Wird auch für Gottesdienste genutzt: Die 1959 erbaute Kapelle

Wird auch für Gottesdienste genutzt: Die 1959 erbaute Kapelle

Da in früherer Zeit Lämershagen zu der Gemeinde Oerlinghausen gehörte, wurden die Verstorbenen seit Anfang des 18. Jahrhunderts auf dem Friedhof um die Oerlinghauser Kirche beigesetzt.

Die Schließung des zu klein gewordenen Kirchfriedhofes 1855 brachte die Lämershagener in Schwierigkeiten. Viele waren fest mit Oerlinghausen verbunden und wehrten sich gegen die Bildung einer neuen Kirchengemeinde. Zudem wollte sich die Mehrzahl der Bürger nicht der Anlage des Ubbedisser Friedhofes anschließen, da dieser mangels einer eigenen Kirchenvertretung nicht durch die Kirchengemeinde übernommen werden konnte.

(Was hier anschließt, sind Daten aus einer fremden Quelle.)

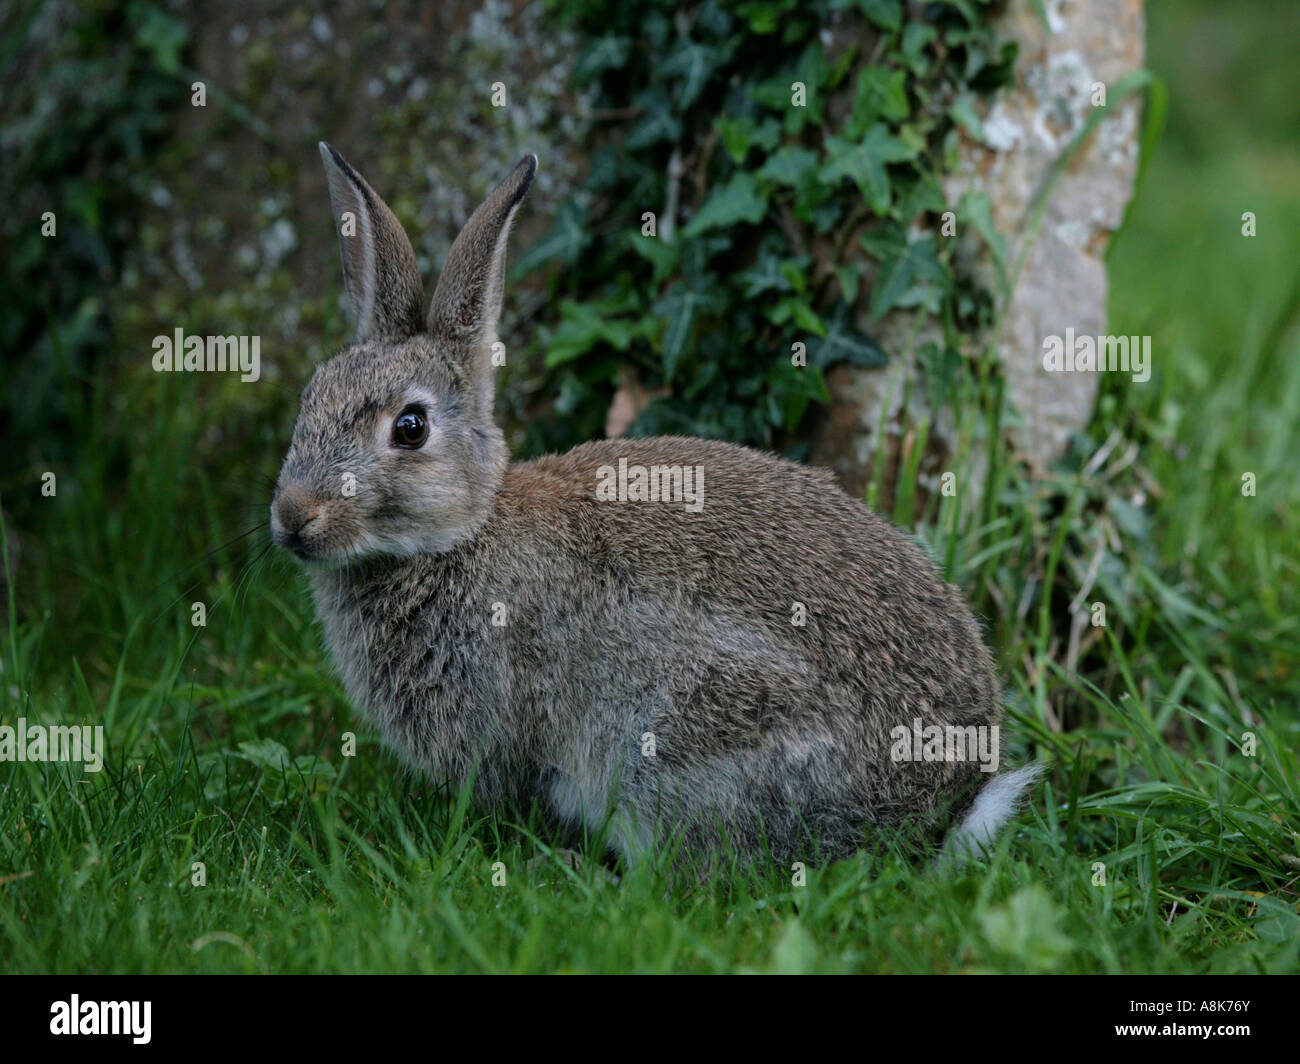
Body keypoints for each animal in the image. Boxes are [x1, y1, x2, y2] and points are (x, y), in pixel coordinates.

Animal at [270, 143, 1040, 871]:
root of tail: (941, 808)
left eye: (410, 428)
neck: (461, 534)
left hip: (680, 738)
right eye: (310, 397)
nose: (292, 516)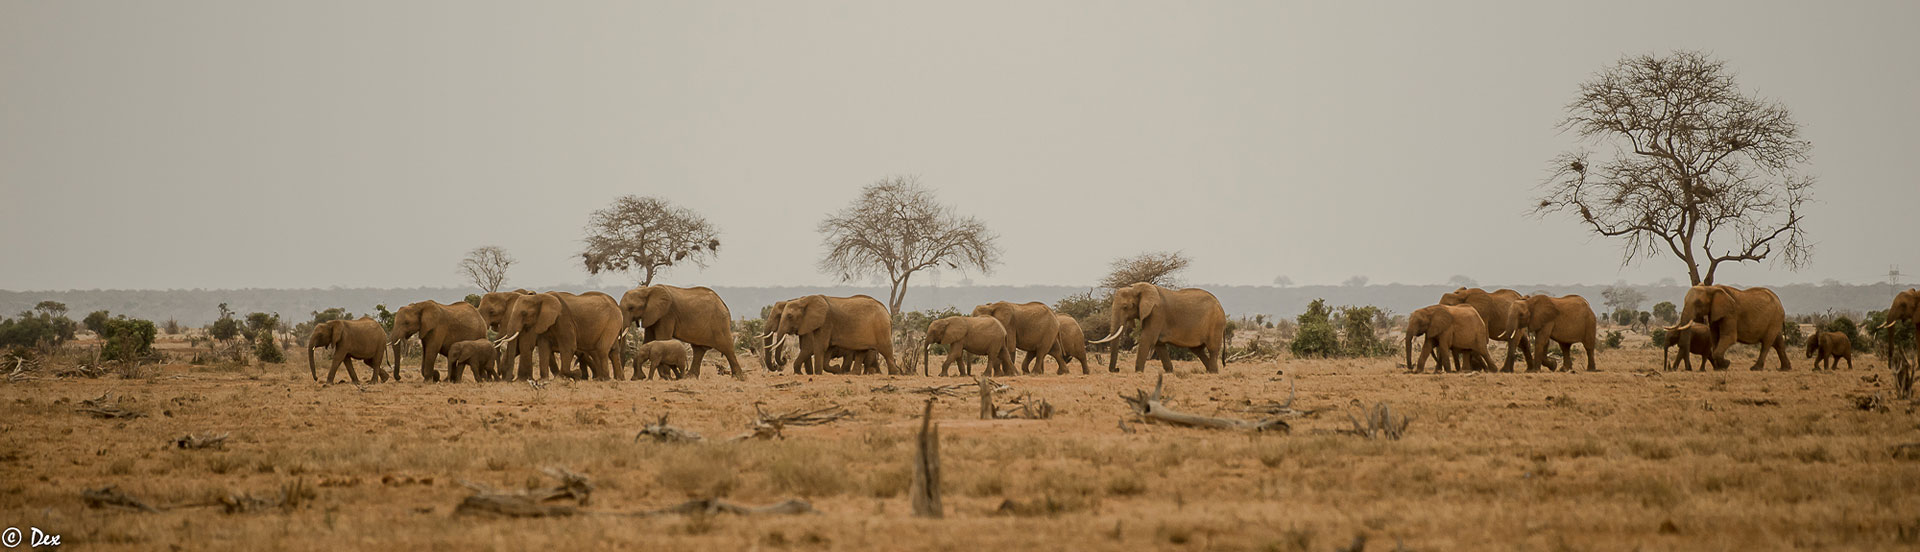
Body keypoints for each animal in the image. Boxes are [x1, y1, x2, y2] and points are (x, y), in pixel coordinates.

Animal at [768, 295, 902, 377]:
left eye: (790, 316)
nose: (783, 359)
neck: (805, 300)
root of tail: (887, 313)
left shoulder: (825, 321)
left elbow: (819, 346)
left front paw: (818, 374)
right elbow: (824, 349)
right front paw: (835, 370)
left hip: (881, 328)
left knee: (886, 351)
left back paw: (894, 374)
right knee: (861, 352)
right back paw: (852, 374)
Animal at [1090, 281, 1221, 373]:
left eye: (1126, 307)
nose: (1117, 369)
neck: (1138, 288)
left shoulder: (1156, 312)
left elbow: (1147, 338)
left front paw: (1138, 372)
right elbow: (1159, 343)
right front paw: (1169, 371)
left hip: (1215, 324)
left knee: (1212, 349)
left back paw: (1213, 372)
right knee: (1197, 350)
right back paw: (1209, 370)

Nachdem es jedoch auf dem neu entstandenen Friedhof im Norden Oerlinghausens für die „Auswärtigen” zu Schwierigkeiten kam, sah man in Lämershagen das Erfordernis, einen eigenen Friedhof zu schaffen. Im September 1872 wurde der Beerdigungsplatz am Ruheweg eingeweiht.

Im Jahr 1913 errichtete die Gemeinde Lämershagen einen Glockenturm über dem Eingang. Die Glocke wurde nicht nur bei Beerdigungen bedient, sondern auch, um am Samstagabend den Sonntag einzuläuten.

Der Friedhof wurde im ersten Drittel des 20. Jahrhunderts nach Osten hin erweitert. 1959 wurde gegenüber dem Eingang eine Friedhofskapelle errichtet, die seitdem für Trauerfeierlichkeiten sowie regelmäßig auch für Gottesdienste genutzt wird.